The Internal capsule lies in the human brain and consists of nerve fibers that connect deeper areas and the cerebral cortex.
The numerous pathways that run through the inner capsule include the frontopontinal fibers, the corticospinal tract of the pyramidal tract, the temporopontinal fibers, the corticotectal tract and parts of the auditory and visual tract. A variety of neurological diseases can develop in the context of a stroke and other damage, including hemiparesis.
Various nerve tracts that run through the brain are combined in neurology to form the internal capsule. Two basic types of nerve tissue can be distinguished in the human brain: The gray matter contains many cell bodies (somata), while the white matter consists mainly of nerve fibers.
These fibers are extensions of neurons that carry electrical signals from one cell to the next. On the outside, they are surrounded by an insulating layer known as the myelin sheath, which makes the tissue appear white. The myelin layer consists of specialized glial cells, the Schwann cells. They grow spirally around the axon. Strictly speaking, axons are the mere extensions of nerve cells, while the term “nerve fiber” denotes the unit made up of the axon and myelin layer.
However, since most of the axons of the human nervous system are myelinated, this formal distinction only plays a subordinate role in practice.

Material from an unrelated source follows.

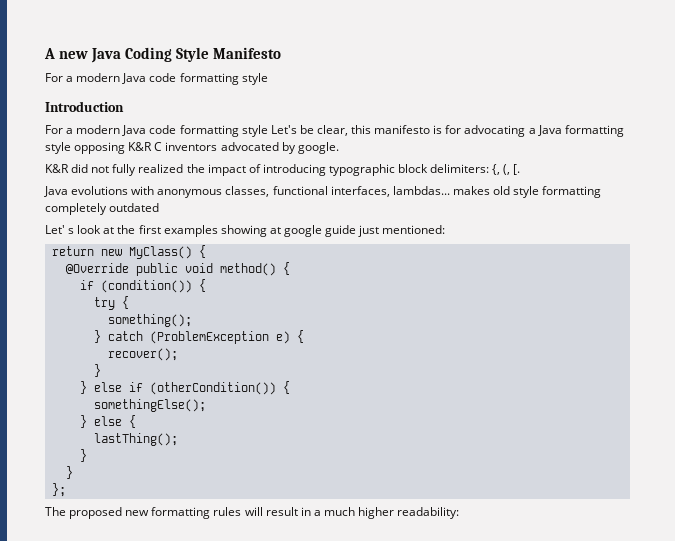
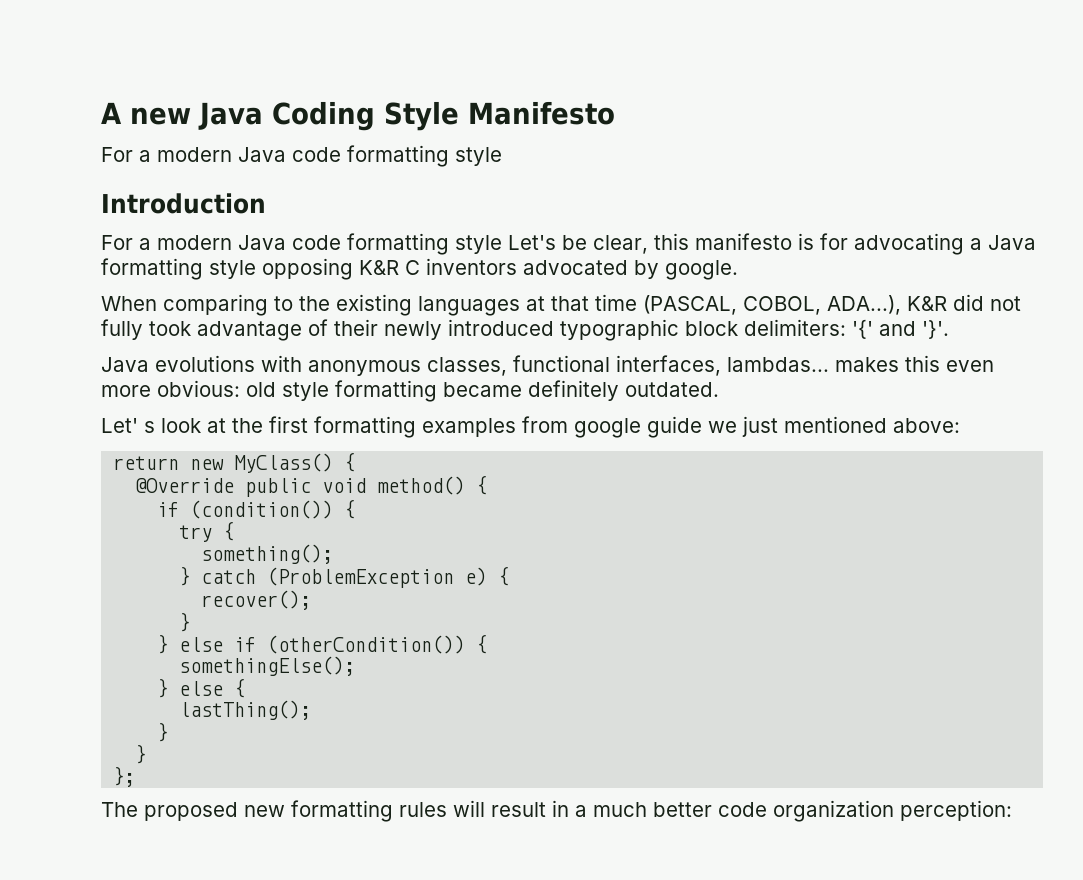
[45,164,521,176] K&R did not fully realized the impact of introducing typographic block delimiters: {, (, [. -> [101,294,1021,316] [101,319,949,341] When comparing to the existing languages at that time (PASCAL, COBOL, ADA...), K&R did not fully took advantage of their newly introduced typographic block delimiters: '{' and '}'.
[492,186,602,198] [45,203,160,215] old style formatting completely outdated -> [905,355,994,372] [101,380,719,402] this even more obvious: old style formatting became definitely outdated.
[163,225,446,237] examples showing at google guide just mentioned: -> [314,416,960,438] formatting examples from google guide we just mentioned above:
[358,507,460,519] higher readability: -> [653,800,1012,822] better code organization perception:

The internal capsule is also made of white matter.
The fibers of the internal capsule stretch from the cerebral cortex on the surface of the brain to deeper areas such as the cerebral crus (crus cerebri). Their course is identical in both hemispheres.
Towards the middle of the brain, the thalamus and the caudate nucleus adjoin the nerve tracts of the inner capsule, while the lentiform nucleus, which in turn is composed of putamen and pallidum, is located on the other side. Anatomically, three areas can be distinguished within the internal capsule: the anterior crus, the internal capsule genu and the posterior crus.
The crus anterius ("front leg") consists of the nerve fibers that are located in the head-facing part of the bowl-shaped collection. This is where the frontopontine fibers run, which transmit nerve signals from the frontal lobe to the cerebral crus, as well as nerve fibers which connect the frontal lobe to the thalamus and are also known as the anterior thalamic stem. The genu capsulae internae only contains the corticonuclear pathway.
Significantly more nerve tracts can be found in the posterior crus ("rear leg"). These fibers include part of the pyramidal tract (corticospinal tract), the temporopontinal fibra, the corticotectal tract, corticorubral tract, corticoreticular tract, fibers of the central and posterior part of the thalamus (radiatio centralis thalami and radiatio posterior thalami acustica) and nerve fibers of the visual pathway (Radiatio optica).
There is no other area of the brain running through as many nerve pathways as through the internal capsule. The fibers belong to different tracks and accordingly perform different functions.
The corticospinal tract transports motor information that has its origin in the precentral gyrus in the frontal lobe and first traverses the internal capsule before it runs to the cerebrum and further over the elongated medulla (medulla oblongata) and at the pyramid junction (Decussatio pyramidum) in the anterior pyramidal tract and split the pyramidal side strand web; The latter changes the side of the body so that the fibers from the right hemisphere supply the left half of the body and vice versa.
In the human body, the pyramidal trajectories are responsible for controlling voluntary movements. The temporopontine fibers have the task of connecting the temporal convolutions of the brain with the lateral posterior nuclei of the bridge (pons). In contrast, the corticotectal tract is involved in controlling the eyes, mediating both voluntary movements and reflexes.
Lesions of the internal capsule usually result in various neurological disorders, as the density of nerve fibers is particularly high here. The impairments can affect several functional areas at the same time.
One possible consequence is paralysis on one side (hemiparesis). In connection with the internal capsule, it is primarily due to lesions on the pyramidal tract and other motor fibers that run through this area.
In this case, the contralateral side of the body is affected. The medicine calls the complete paralysis of one half of the body hemiplegia or hemiparalysis. The extent of the paralysis depends on how many fibers of the motor pathways are destroyed. Damage to the auditory and visual tract, the nerve fibers of which also run through the internal capsule, can impair the corresponding sensory modalities. Complex neurological disorders that are characterized by a variety of different symptoms are also possible.
A stroke, for example, is a possible cause of damage to the internal capsule. An interruption in the blood supply leads to a lack of oxygen, energy and nutrients in the nerve cells in the affected area. If the undersupply lasts too long, the cells die. In the event of a media infarction, this process is based on an occlusion of the arteria cerebri media. Another possible cause of lesions on the internal capsule is multiple sclerosis, which manifests itself in the destruction of the white matter.
Inflammation foci in the brain lead to the disappearance of the myelin sheaths, which electrically isolate the individual nerve fibers. This affects the transmission of the signals. In most cases, multiple sclerosis progresses in flares; a causal treatment is currently not possible.